According to the complaint, the Salesforce plan had more than $2 billion in assets at the end of 2018. The complaint, echoing numerous other excessive fee lawsuits filed under ERISA, stated that the size of the plan gives it substantial bargaining power to negotiate lower fees for both investment products and recordkeeping services. The plaintiffs accused the firm of failing to try to reduce the plan’s expenses or exercise appropriate judgment to scrutinize each investment option that was offered in the plan to ensure it was prudent. The complaint argued broadly that retirement plans simply should not utilize actively managed funds, because of their higher fees relative to passive funds’.
Facing these allegations, the Salesforce defendants filed a motion to dismiss the complaint on the basis of the Federal Rule of Civil Procedure 12(b)(6). As recounted in the pro-Salesforce ruling, a complaint’s dismissal under Rule 12(b)(6) can be based on the lack of a cognizable legal theory or the absence of sufficient facts alleged under a cognizable legal theory. On the other hand, other procedural rules require that plaintiffs merely provide “a short and plain statement of the claim showing that the pleader is entitled to relief.”
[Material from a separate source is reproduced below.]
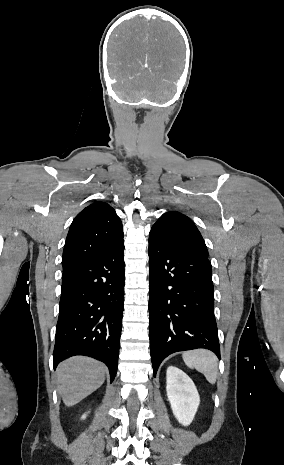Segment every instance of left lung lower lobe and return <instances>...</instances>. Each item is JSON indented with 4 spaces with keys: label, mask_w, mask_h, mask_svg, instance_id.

“Consequently, a complaint attacked by a Rule 12(b)(6) motion to dismiss does not need detailed factual allegations,” the ruling explains. “Nonetheless, a plaintiff’s obligation to provide the grounds of his entitlement to relief requires more than labels and conclusions, and a formulaic recitation of the elements of a cause of action will not do.”
The ruling recalls how defendants have argued that passively managed funds “are not comparable to actively managed funds in any meaningful way.” The court agrees with this framing.
“Passively managed funds … ordinarily cannot serve as meaningful benchmarks for actively managed funds, because the two types of funds have different aims, different risks and different potential rewards that cater to different investors,” the ruling states. “Actively and passively managed funds have, for example, different management approaches, and analysts continue to debate whether active or passive management is a better approach. Further, actively managed funds can offer investors the chance to earn superior returns, access specialized sectors or take advantage of alternative investment strategies, while also allowing rapid turnover both in the funds’ holdings and the participants’ investments. Passively managed funds typically disallow new investments for a month or more following any withdrawal.”
In light of such differences, the ruling states, plaintiffs’ allegations that passively managed funds are available as alternatives to the actively managed funds offered in the plan “do not suffice to demonstrate imprudence.”
“In support of their asserted comparison, plaintiffs allege the passively managed funds have the same investment style or materially similar characteristics as certain actively managed funds offered in the plan,” the ruling states. “Such conclusory allegations, however, are not sufficient to state a claim for relief.”
The plaintiffs’ arguments about the use of more expensive share classes of certain investments in the Salesforce plan were met with equal skepticism, in part because the share classes in question involve revenue sharing that offsets some of the plan’s recordkeeping fees. Plaintiffs in this case and others have argued that such revenue sharing is inherently imprudent, essentially because of the extra layer of complexity involved in analyzing plan expenses.
“Known as ‘revenue sharing,’ this arrangement provides an obvious, alternative explanation for why the plan did not offer the lowest-cost share class for those funds,” the ruling concludes. “Plaintiffs fail to allege any facts to support their conclusory allegation that the plan did not receive any services or benefits based on its use of more expensive share classes.”
The full text of the ruling is available here. The plaintiffs have been granted leave to amend the flaws in their complaint, with a new filing deadline of October 23.